BEGIN Records for this task

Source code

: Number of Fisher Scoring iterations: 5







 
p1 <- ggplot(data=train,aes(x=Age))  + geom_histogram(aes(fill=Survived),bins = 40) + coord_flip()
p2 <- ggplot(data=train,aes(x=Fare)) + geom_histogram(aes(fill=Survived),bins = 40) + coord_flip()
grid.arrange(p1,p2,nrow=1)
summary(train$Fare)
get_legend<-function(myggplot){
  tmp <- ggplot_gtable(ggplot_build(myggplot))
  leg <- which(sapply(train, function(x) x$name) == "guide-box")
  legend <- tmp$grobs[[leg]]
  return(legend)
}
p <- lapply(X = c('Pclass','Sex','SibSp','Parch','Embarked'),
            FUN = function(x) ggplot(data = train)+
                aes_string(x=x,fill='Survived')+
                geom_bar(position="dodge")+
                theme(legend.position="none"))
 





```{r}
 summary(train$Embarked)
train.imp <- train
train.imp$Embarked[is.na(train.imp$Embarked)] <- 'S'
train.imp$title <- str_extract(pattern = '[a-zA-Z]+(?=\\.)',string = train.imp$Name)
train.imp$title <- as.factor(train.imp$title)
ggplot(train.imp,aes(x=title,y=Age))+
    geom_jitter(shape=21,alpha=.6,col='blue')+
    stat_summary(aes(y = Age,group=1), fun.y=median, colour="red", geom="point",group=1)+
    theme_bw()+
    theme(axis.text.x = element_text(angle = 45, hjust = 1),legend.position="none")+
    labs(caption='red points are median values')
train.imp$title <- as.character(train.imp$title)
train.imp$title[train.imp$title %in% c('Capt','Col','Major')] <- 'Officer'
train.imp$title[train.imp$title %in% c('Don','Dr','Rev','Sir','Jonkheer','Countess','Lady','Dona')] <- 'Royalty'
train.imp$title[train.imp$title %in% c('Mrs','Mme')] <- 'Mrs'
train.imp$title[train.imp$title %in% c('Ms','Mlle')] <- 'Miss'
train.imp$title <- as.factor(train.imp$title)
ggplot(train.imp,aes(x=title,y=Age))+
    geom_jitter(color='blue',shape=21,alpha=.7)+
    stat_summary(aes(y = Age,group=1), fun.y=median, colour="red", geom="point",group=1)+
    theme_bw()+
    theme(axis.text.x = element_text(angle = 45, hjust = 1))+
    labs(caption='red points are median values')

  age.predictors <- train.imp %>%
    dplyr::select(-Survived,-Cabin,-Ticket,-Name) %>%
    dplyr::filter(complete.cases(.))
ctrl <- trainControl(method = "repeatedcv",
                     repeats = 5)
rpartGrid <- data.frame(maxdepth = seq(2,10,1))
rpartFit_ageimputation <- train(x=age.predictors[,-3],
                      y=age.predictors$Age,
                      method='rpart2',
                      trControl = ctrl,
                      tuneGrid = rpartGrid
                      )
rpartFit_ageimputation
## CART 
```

END Records for this task

* **Task item**
Line by line, retype all the entries exactly as they are shown.

* **Written solution**
Source code

: Number of Fisher Scoring iterations: 5







 
p1 <- ggplot(data=train,aes(x=Age))  + geom_histogram(aes(fill=Survived),bins = 40) + coord_flip()
p2 <- ggplot(data=train,aes(x=Fare)) + geom_histogram(aes(fill=Survived),bins = 40) + coord_flip()
grid.arrange(p1,p2,nrow=1)
summary(train$Fare)
get_legend<-function(myggplot){
  tmp <- ggplot_gtable(ggplot_build(myggplot))
  leg <- which(sapply(train, function(x) x$name) == "guide-box")
  legend <- tmp$grobs[[leg]]
  return(legend)
}
p <- lapply(X = c('Pclass','Sex','SibSp','Parch','Embarked'),
            FUN = function(x) ggplot(data = train)+
                aes_string(x=x,fill='Survived')+
                geom_bar(position="dodge")+
                theme(legend.position="none"))
 





```{r}
 summary(train$Embarked)
train.imp <- train
train.imp$Embarked[is.na(train.imp$Embarked)] <- 'S'
train.imp$title <- str_extract(pattern = '[a-zA-Z]+(?=\\.)',string = train.imp$Name)
train.imp$title <- as.factor(train.imp$title)
ggplot(train.imp,aes(x=title,y=Age))+
    geom_jitter(shape=21,alpha=.6,col='blue')+
    stat_summary(aes(y = Age,group=1), fun.y=median, colour="red", geom="point",group=1)+
    theme_bw()+
    theme(axis.text.x = element_text(angle = 45, hjust = 1),legend.position="none")+
    labs(caption='red points are median values')
train.imp$title <- as.character(train.imp$title)
train.imp$title[train.imp$title %in% c('Capt','Col','Major')] <- 'Officer'
train.imp$title[train.imp$title %in% c('Don','Dr','Rev','Sir','Jonkheer','Countess','Lady','Dona')] <- 'Royalty'
train.imp$title[train.imp$title %in% c('Mrs','Mme')] <- 'Mrs'
train.imp$title[train.imp$title %in% c('Ms','Mlle')] <- 'Miss'
train.imp$title <- as.factor(train.imp$title)
ggplot(train.imp,aes(x=title,y=Age))+
    geom_jitter(color='blue',shape=21,alpha=.7)+
    stat_summary(aes(y = Age,group=1), fun.y=median, colour="red", geom="point",group=1)+
    theme_bw()+
    theme(axis.text.x = element_text(angle = 45, hjust = 1))+
    labs(caption='red points are median values')

  age.predictors <- train.imp %>%
    dplyr::select(-Survived,-Cabin,-Ticket,-Name) %>%
    dplyr::filter(complete.cases(.))
ctrl <- trainControl(method = "repeatedcv",
                     repeats = 5)
rpartGrid <- data.frame(maxdepth = seq(2,10,1))
rpartFit_ageimputation <- train(x=age.predictors[,-3],
                      y=age.predictors$Age,
                      method='rpart2',
                      trControl = ctrl,
                      tuneGrid = rpartGrid
                      )
rpartFit_ageimputation
## CART 
```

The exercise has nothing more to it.